Beyond the opportunity for a “prophetic voice” that Fossil Free PCUSA sees in a decision to divest from fossil-fuel industries, Gonzaléz-Colón highlighted economic incentives for divestment. He said, “Climate change is going to affect the profits of farmers, it’s going to affect the finances of churches in tithes and offerings.” And, beyond the economics of divestment, former moderator of the 216thGeneral Assembly (2004) Rick Ufford-Chase saw divestment as an issue that begins with the church not as an institution, but with the church as a faith community. Gesturing to the eight young people standing behind him, Ufford-Chase said: “Friends, this is church. I spent the last two weeks walking with anywhere between 15 and 25 people, most of whom were under the age of 30. … We were hosted by churches everywhere we went … who bent over backwards to make us feel welcome.”

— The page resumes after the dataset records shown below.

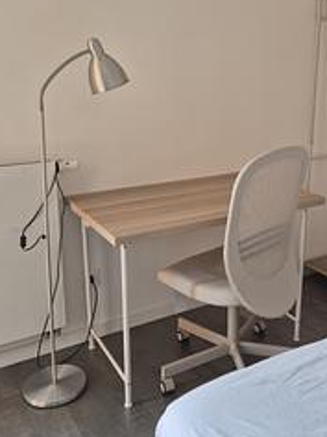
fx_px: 491
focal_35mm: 39
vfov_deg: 47.8
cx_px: 222
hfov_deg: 36.4
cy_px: 194
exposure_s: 1/180
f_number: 1.8
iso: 200
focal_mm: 5.4
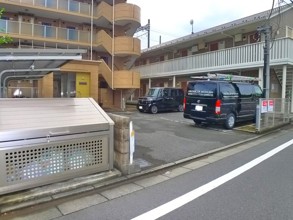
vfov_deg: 48.2
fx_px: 245
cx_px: 117
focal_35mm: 29
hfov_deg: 61.1
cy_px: 103
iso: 400
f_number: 2.8
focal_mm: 5.1
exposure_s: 1/320
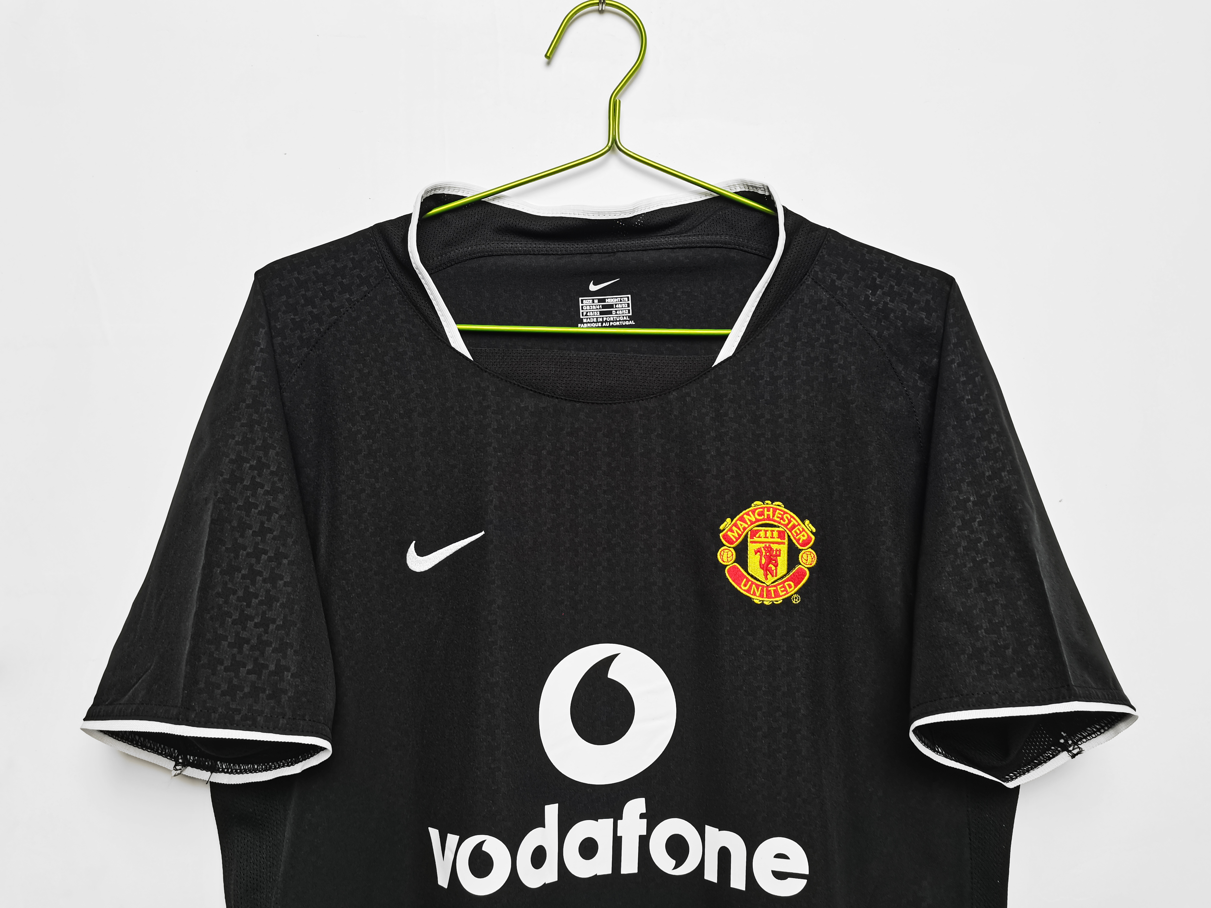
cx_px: 606
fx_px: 910
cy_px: 454
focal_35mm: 26
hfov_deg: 67.3
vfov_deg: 53.1
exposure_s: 1/99.9
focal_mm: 5.58
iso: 64
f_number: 1.8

Concluding the press conference, abby mohaupt (who prefers her name not be capitalized), chair of Fossil Free PCUSA, spoke about her experience working with the World Council of Churches. She recounted meeting a pastor from Indonesia who said that her land was disappearing. Stressing the immediacy of the decision to divest, mohaupt said that Indonesia doesn’t have five or ten years. She said: “We cannot forget that as the Presbyterian Church we don’t just stand for the Presbyterian Church, we stand for all creation, and for all people; that everyone deserves to stay in the place that they call home. To love each other, to love God, and to love that place. We cannot wait any longer, we must divest so that we stand in solidarity with them.”